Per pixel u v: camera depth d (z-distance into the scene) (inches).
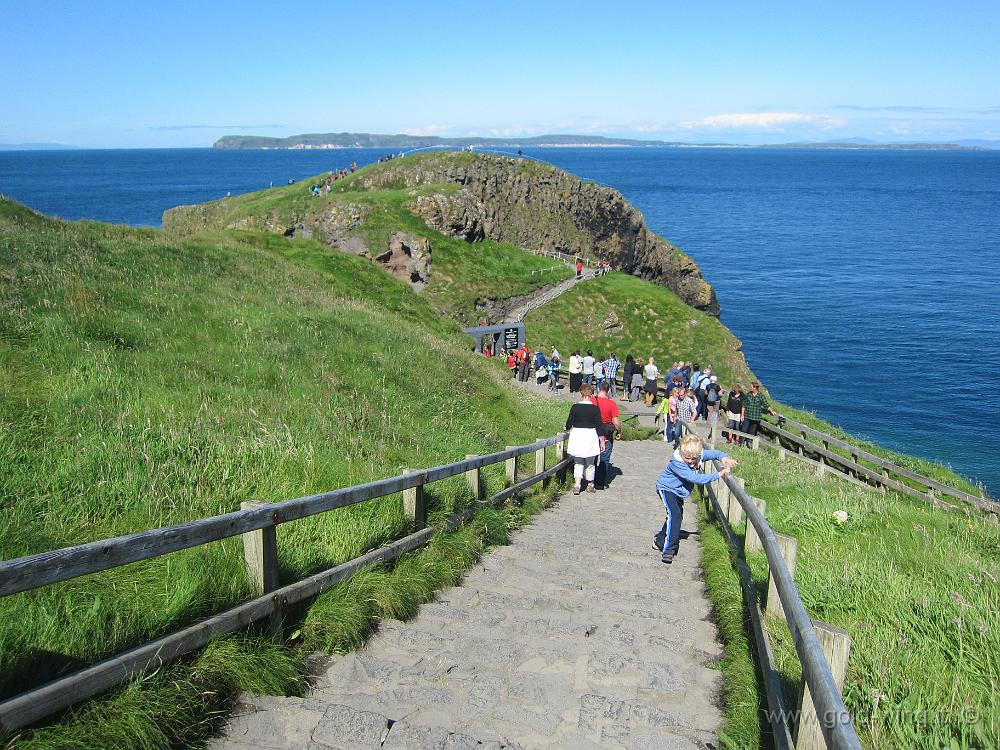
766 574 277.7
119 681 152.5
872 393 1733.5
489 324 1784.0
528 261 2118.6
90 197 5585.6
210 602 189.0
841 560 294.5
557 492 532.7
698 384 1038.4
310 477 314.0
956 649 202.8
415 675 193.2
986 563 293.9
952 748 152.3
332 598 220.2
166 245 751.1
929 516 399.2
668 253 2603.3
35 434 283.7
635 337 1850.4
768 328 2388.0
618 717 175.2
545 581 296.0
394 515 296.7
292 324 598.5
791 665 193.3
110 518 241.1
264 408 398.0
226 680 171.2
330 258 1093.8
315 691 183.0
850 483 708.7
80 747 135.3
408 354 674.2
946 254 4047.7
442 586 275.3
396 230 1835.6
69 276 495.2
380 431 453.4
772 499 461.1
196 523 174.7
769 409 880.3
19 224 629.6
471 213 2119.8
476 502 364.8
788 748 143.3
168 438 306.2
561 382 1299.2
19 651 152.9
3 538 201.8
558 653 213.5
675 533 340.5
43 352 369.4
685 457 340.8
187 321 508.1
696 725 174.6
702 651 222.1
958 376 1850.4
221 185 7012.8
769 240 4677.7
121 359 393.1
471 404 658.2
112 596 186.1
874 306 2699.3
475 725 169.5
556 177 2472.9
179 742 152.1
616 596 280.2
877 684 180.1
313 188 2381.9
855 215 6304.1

· · · ·

### What the task asks
In the listing above, the lines from the one containing "408 354 674.2" through the last line are to be returned exactly.

### Answer for the task
408 354 674.2
946 254 4047.7
442 586 275.3
396 230 1835.6
69 276 495.2
380 431 453.4
772 499 461.1
196 523 174.7
769 409 880.3
19 224 629.6
471 213 2119.8
476 502 364.8
788 748 143.3
168 438 306.2
561 382 1299.2
19 651 152.9
3 538 201.8
558 653 213.5
675 533 340.5
43 352 369.4
685 457 340.8
187 321 508.1
696 725 174.6
702 651 222.1
958 376 1850.4
221 185 7012.8
769 240 4677.7
121 359 393.1
471 404 658.2
112 596 186.1
874 306 2699.3
475 725 169.5
556 177 2472.9
179 742 152.1
616 596 280.2
877 684 180.1
313 188 2381.9
855 215 6304.1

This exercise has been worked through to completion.